══ Input material
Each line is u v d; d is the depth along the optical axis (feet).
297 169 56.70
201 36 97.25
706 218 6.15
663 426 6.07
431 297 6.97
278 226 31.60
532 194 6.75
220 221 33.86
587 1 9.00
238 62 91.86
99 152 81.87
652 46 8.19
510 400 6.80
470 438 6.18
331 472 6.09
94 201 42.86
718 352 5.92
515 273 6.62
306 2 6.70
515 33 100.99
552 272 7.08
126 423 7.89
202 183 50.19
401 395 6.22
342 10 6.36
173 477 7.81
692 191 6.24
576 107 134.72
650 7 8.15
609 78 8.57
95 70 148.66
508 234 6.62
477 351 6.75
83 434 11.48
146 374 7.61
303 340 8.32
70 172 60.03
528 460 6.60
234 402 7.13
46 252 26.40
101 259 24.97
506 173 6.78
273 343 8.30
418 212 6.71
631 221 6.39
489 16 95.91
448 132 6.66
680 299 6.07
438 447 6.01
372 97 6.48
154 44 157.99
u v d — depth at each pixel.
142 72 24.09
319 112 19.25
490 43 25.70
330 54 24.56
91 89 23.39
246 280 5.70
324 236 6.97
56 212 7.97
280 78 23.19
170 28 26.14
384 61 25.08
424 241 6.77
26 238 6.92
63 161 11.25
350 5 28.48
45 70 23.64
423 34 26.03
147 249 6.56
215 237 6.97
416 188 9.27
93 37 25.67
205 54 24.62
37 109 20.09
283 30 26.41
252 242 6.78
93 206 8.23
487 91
════
Problem details =
Reply with an exact copy of the lines running from the one containing "609 78 8.57" through the end of the entries above, both ends included.

Exercise response =
609 78 8.57
95 70 148.66
508 234 6.62
477 351 6.75
83 434 11.48
146 374 7.61
303 340 8.32
70 172 60.03
528 460 6.60
234 402 7.13
46 252 26.40
101 259 24.97
506 173 6.78
273 343 8.30
418 212 6.71
631 221 6.39
489 16 95.91
448 132 6.66
680 299 6.07
438 447 6.01
372 97 6.48
154 44 157.99
u v d — depth at each pixel.
142 72 24.09
319 112 19.25
490 43 25.70
330 54 24.56
91 89 23.39
246 280 5.70
324 236 6.97
56 212 7.97
280 78 23.19
170 28 26.14
384 61 25.08
424 241 6.77
26 238 6.92
63 161 11.25
350 5 28.48
45 70 23.64
423 34 26.03
147 249 6.56
215 237 6.97
416 188 9.27
93 37 25.67
205 54 24.62
37 109 20.09
283 30 26.41
252 242 6.78
93 206 8.23
487 91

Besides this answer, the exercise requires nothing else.